Bukti Kekerasan dan Sidik Jari Asing: Keluarga Desak Pembukaan Penuh Kasus Arya Daru

Arya Daru BW

nusantaramerdeka.id – Pengacara keluarga Arya Daru Pangayunan, Nicholay Aprilianto, membeberkan temuan forensik RSCM dan paparan penyidik Polda Metro Jaya setelah audiensi empat jam di Jakarta, Rabu (26/11/2025). Ia menegaskan negara wajib menghadirkan keadilan melalui penyidikan yang transparan.

Dokter forensik menemukan jejak kekerasan benda tumpul di dada Arya. Luka itu lebih dari satu. Ada pula memar di pelipis kanan dan leher.

Dalam pemeriksaan forensik RSCM ditemukan kekerasan akibat benda tumpul. Tapi benda tumpul itu tidak bisa dikatakan pasif atau aktif,” kata Nicholay.

Ia menyebut sejumlah memar belum bisa dipastikan penyebabnya. Hal itu menunjukkan perlunya pendalaman.

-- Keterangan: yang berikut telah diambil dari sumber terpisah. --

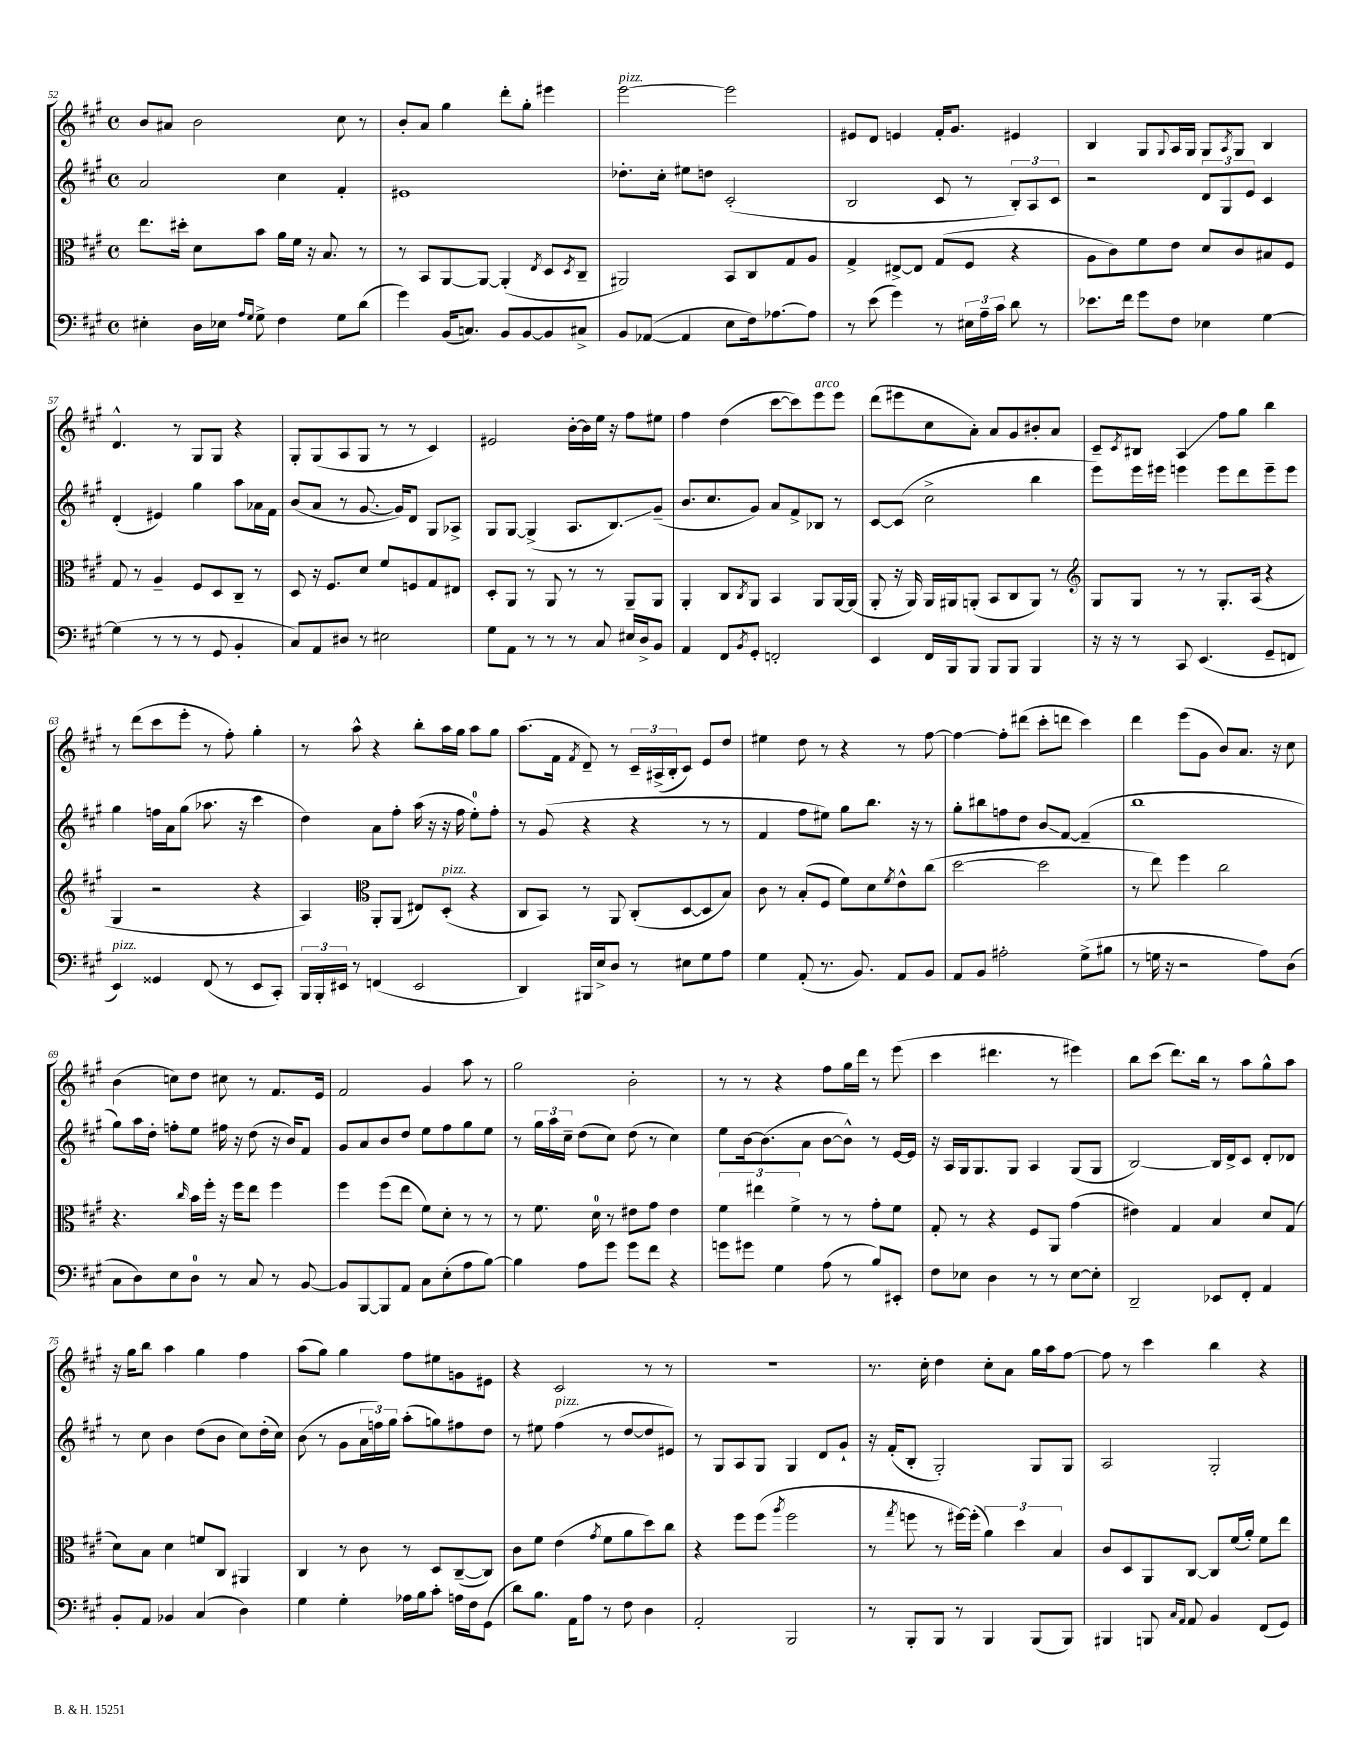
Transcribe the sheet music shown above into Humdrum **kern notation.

**kern	**kern	**kern	**kern
*staff4	*staff3	*staff2	*staff1
*clefF4	*clefC3	*clefG2	*clefG2
*k[f#c#g#]	*k[f#c#g#]	*k[f#c#g#]	*k[f#c#g#]
*M4/4	*M4/4	*M4/4	*M4/4
*met(c)	*met(c)	*met(c)	*met(c)
4E#'	8.ee	2a	8b
.	.	.	8a#
.	16dd#'	.	.
16D	8d	.	2b
16E-	.	.	.
16qqA	.	.	.
16qqG#	.	.	.
8G#^	8b	.	.
4F#	16a	4cc#	.
.	16f#	.	.
.	16r	.	.
.	8.B	.	.
8G#	.	4f#'	8cc#
(8d	8r	.	8r
=	=	=	=
4g#)	8r	1e#	8b'
.	8BB	.	8a
(16BB	[8AA	.	4gg#
8.C)	.	.	.
.	8AA_	.	.
8BB	(4AA']	.	8ddd'
[8BB	.	.	8gg#'
.	8qE	.	.
8BB]	8D	.	4eee#
.	8qD	.	.
8C#^	8C#~	.	.
=	=	=	=
8BB	2AA#)	8.dd-'	[2eee
([8AA-	.	.	.
.	.	16cc#'	.
4AA-]	.	8ee#	.
.	.	8dd	.
8E	8BB	(2c#'	2eee]
16F#)	8C#	.	.
[8.A-	.	.	.
.	8G#	.	.
8A-]	8A	.	.
=	=	=	=
8r	4G#^	2B	8e#
(8e	.	.	8d
4g#)	[8E#^	.	4e
.	8E#]	.	.
8r	(8G#	8c#	16f#'
.	.	.	8.g#
24E#	8F#	8r	.
24A~	.	.	.
24c#	.	.	.
8d	4r	12B')	4e#
.	.	12A	.
8r	.	.	.
.	.	12c#	.
=	=	=	=
8.e-	8A	2r	4B
.	8c#)	.	.
16f#	.	.	.
8g#	8f#	.	8G#
.	.	.	8qqG#
8F#	8e	.	16A
.	.	.	16G#
4E-	8d	12d	8G#
.	.	12G#	.
.	.	.	8qA
.	8c#	.	8G#
.	.	12e	.
[4G#	8B#	4c#	4B
.	8F#	.	.
=	=	=	=
(4G#]	8G#	(4d'	4.d^^
.	8r	.	.
8r	4A~	4e#)	.
8r	.	.	8r
8r	8F#	4gg#	8G#
8GG#	8D	.	8G#
4BB'	8C#~	8aa	4r
.	8r	16a-	.
.	.	16f#	.
=	=	=	=
8C#)	8D	(8b	8G#'
8AA	16r	8a	(8G#
.	8.F#	.	.
8D#	.	8r	8A
8r	8d	[8.g#	8G#
2E#	8f#	.	8r
.	.	16g#])	.
.	8F	8d	8r
.	8G#	8G#	4c#)
.	8E#	8A-^	.
=	=	=	=
8G#	8D'	8G#	2e#
8AA	8AA	[8G#	.
8r	8r	(4G#^]	.
8r	8AA	.	.
8r	8r	8.A	[16b'
.	.	.	16b]
8C#	8r	.	16ee
.	.	8.B)	16r
16E#	8AA~	.	8ff#
16D^	.	.	.
8BB	8AA	(8g#~	8ee#
=	=	=	=
4AA	4AA'	8.b	4ff#
.	.	8.cc#	.
8FF#	8C#	.	(4dd
8qBB	8qC#	.	.
8GG#'	8AA	8g#)	.
2FF'	4BB	8a	[8ccc#
.	.	8f#^	8ccc#])
.	8AA	8B-	8eee
.	[16AA	8r	8eee
.	(16AA]	.	.
=	=	=	=
4EE	8AA'	[8c#	(8ddd
.	16r	(8c#]	8eee#
.	16AA)	.	.
16FF#	16AA	2cc#^	8cc#
16BBB	16AA#	.	.
8BBB	(8AA'	.	8a')
8BBB	8BB	.	8a
8BBB	8C#	.	8g#
4BBB	8AA)	4bb	8b#'
.	8r	.	8a
=	=	=	=
*	*clefG2	*	*
16r	8G#	8eee)	8c#~
16r	.	.	.
.	.	.	8qc#
8r	8G#	16eee	8B#
.	.	16eee#	.
8CC#	8r	4eee	4A
(4.EE	8r	.	.
.	8.G#'	8eee	8ff#
.	.	8ddd	8gg#
.	(16A	.	.
8GG#~	4r	8eee~	4bb
8FF	.	8eee	.
=	=	=	=
4EE)	4G#	4gg#	8r
.	.	.	(8ddd
4GG##	2r	16ff	8ccc#
.	.	16a	.
.	.	(8gg#	8eee'
(8FF#	.	8.aa-	8r
8r	.	.	8ff#')
.	.	16r	.
8EE	4r	4ccc#	4gg#'
8CC#')	.	.	.
=	=	=	=
24BBB	4A)	4dd)	8r
24BBB'	.	.	.
24EE#	.	.	.
8r	.	.	8aa^^
*	*clefC3	*	*
(4FF	8AA'	8a	4r
.	(8AA	8ff#'	.
2EE#	8E#)	(16aa	8bb'
.	.	16r	.
.	(8D'	16r	16aa
.	.	16ff#	16gg#
.	4r	8ee')	8aa
.	.	8ff#'	8gg#
=	=	=	=
4DD)	8C#	8r	(8.aa
.	8BB)	(8g#	.
.	.	.	16f#
.	.	.	8qf#
16BBB#	8r	4r	8d~)
16E^	.	.	.
8D	8AA	.	8r
8r	(8C#'	4r	24c#~
.	.	.	(24A#^
.	.	.	24B'
8E#	[8D	.	8c#)
8G#	8D]	8r	8e
8A	8B)	8r	8dd
=	=	=	=
4G#	8c#	4f#	4ee#
.	8r	.	.
(8AA'	(8B'	8ff#	8dd
8.r	8F#	8ee#)	8r
.	8f#)	8gg#	4r
8.BB)	.	.	.
.	8d	8.bb	.
.	8qf#	.	.
8AA	8e^^	.	8r
.	.	16r	.
8BB	(8cc#	8r	[8ff#
=	=	=	=
8AA	[2dd	8gg#'	4ff#_
8BB	.	8bb#	.
2A#'	.	8ff	8ff#']
.	.	8dd	(8ddd#
.	2dd]	8b	8ccc#'
.	.	[8f#	8ddd
(8G#^	.	(4f#~]	4ccc#)
8B#	.	.	.
=	=	=	=
8r	8r	1bb	4ddd
16G	8ee)	.	.
16r	.	.	.
2r	4ff#	.	(8eee
.	.	.	8g#
.	2cc#	.	8b)
.	.	.	8.a
8A)	.	.	.
.	.	.	16r
(8D	.	.	8cc#
=	=	=	=
8C#	4.r	8gg#)	(4b
8D)	.	16aa	.
.	.	16dd'	.
8E	.	8ff'	8cc)
.	16qqcc#	.	.
8D	16b	8ee	8dd
.	16ff#'	.	.
8r	16r	16ff#	8cc#
.	16ff#	16r	.
8C#	8ee	(8dd	8r
8r	4ff#	16r	8.f#
.	.	16b)	.
[8BB	.	8f#	.
.	.	.	16e
=	=	=	=
8BB]	4ff#	8g#	2f#
[8BBB	.	8a	.
8BBB]	(8ff#	8b	.
8AA	8ee	8dd	.
8C#	8f#)	8ee	4g#
(8E'	8d'	8ff#	.
8A	8r	8gg#	8aa
[8B)	8r	8ee	8r
=	=	=	=
4B]	8r	8r	2gg#
.	8.f#	24gg#	.
.	.	24aa	.
.	.	24cc#~	.
8A	.	(8dd	.
.	16d	.	.
8g#	8r	8cc#)	.
8g#	8e#	(8dd	2b'
8f#	8g#	8r	.
4r	4e#	4cc#)	.
=	=	=	=
8g	6f#	8ee	8r
8g#	.	[16b	8r
.	6ee#	.	.
.	.	(8.b]	.
4G#	.	.	4r
.	6f#^	.	.
.	.	8a	.
(8A	8r	[8b	8ff#
8r	8r	8b^^])	16gg#
.	.	.	16ddd
8B)	8g#'	8r	8r
8EE#'	8f#	[16e	(8eee
.	.	16e]	.
=	=	=	=
8F#	8G#'	16r	4ccc#
.	.	16A	.
8E-	8r	16G#	.
.	.	8.G#	.
4D	4r	.	4.ddd#
.	.	8G#	.
8r	8F#	4A	.
8r	8AA	.	8r
[8E-	(4g#	(8G#	4eee#)
8E-']	.	8G#	.
=	=	=	=
2DD~	4e#)	[2B)	8bb
.	.	.	(8ccc#
.	4G#	.	8.ddd)
.	.	.	16bb
8EE-	4B	16B]	8r
.	.	16d^	.
8FF#'	.	8c#	8aa
4AA	8d	8d'	8gg#^^
.	(8G#	8d-	8aa
=	=	=	=
8BB'	8d)	8r	16r
.	.	.	16gg#
8AA	8B	8cc#	8bb
4BB-	4d	4b	4aa
(4C#	8f	(8dd	4gg#
.	8C#	8b	.
4D)	4AA#	8cc#)	4ff#
.	.	(16dd'	.
.	.	16cc#)	.
=	=	=	=
4G#	4C#	(8b	(8aa
.	.	8r	8gg#)
4G#'	8r	8g#	4gg#
.	8c#	24a	.
.	.	24ff)	.
.	.	24gg#	.
16A-	8r	(8aa'	8ff#
16B	.	.	.
8c#'	8D	8gg)	8ee#
16A	([8C#~	8ff#	8g
16F#	.	.	.
(8GG#	8C#])	8dd	8e#
=	=	=	=
8d)	8c#	8r	4r
8.B	8f#	8ee#	.
.	(4e	(4ff#	2c#
16AA	.	.	.
8A	.	.	.
.	8qg#	.	.
8r	8f#	8r	.
8F#	8a	[8dd	.
4D	8dd)	8dd]	8r
.	8cc#	8e#)	8r
=	=	=	=
2AA'	4r	8r	1r
.	.	8G#	.
.	8ff#	8A	.
.	(8ff#	8G#	.
.	8qaa	.	.
2BBB	2ff#	4G#	.
.	.	8d	.
.	.	8g#`	.
=	=	=	=
8r	8r	16r	8.r
.	.	(16f#'	.
.	8qgg#	.	.
8BBB'	8ff	8B'	.
.	.	.	16cc#'
8BBB	8r	2G#')	4dd
8r	[16ff#)	.	.
.	(16ff#']	.	.
4BBB	6a)	.	8cc#'
.	.	.	8a
.	6dd	.	.
(8BBB	.	8G#	16gg#
.	.	.	16aa
.	6B	.	.
8BBB)	.	8G#	[8ff#
=	=	=	=
4BBB#	8c#	2A	8ff#]
.	8D	.	8r
8BBB	8AA	.	4ccc#
16qqC#	.	.	.
16qqAA	.	.	.
8AA	[8C#	.	.
4BB	8C#]	2G#'	4bb
.	(16f#	.	.
.	16a')	.	.
(8FF#	8f#	.	4r
8GG#)	8ee	.	.
==	==	==	==
*-	*-	*-	*-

Nicholay juga menyoroti informasi penyidik soal kondisi psikis Arya. Data itu bersumber dari kesaksian Vara, rekan korban.

Rekaman CCTV saat-saat Arya Daru diketahui masih hidup (Dok Istimewa)
Rekaman CCTV saat-saat Arya Daru diketahui masih hidup (Dok Istimewa)

Dalam Berita Acara Pemeriksaan, Vara menyebut Arya pernah bercerita soal keinginan bunuh diri. “Keinginan bunuh diri itu keterangan Vara di BAP-nya. Tapi satu saksi bukan saksi dalam hukum pidana,” ujar Nicholay.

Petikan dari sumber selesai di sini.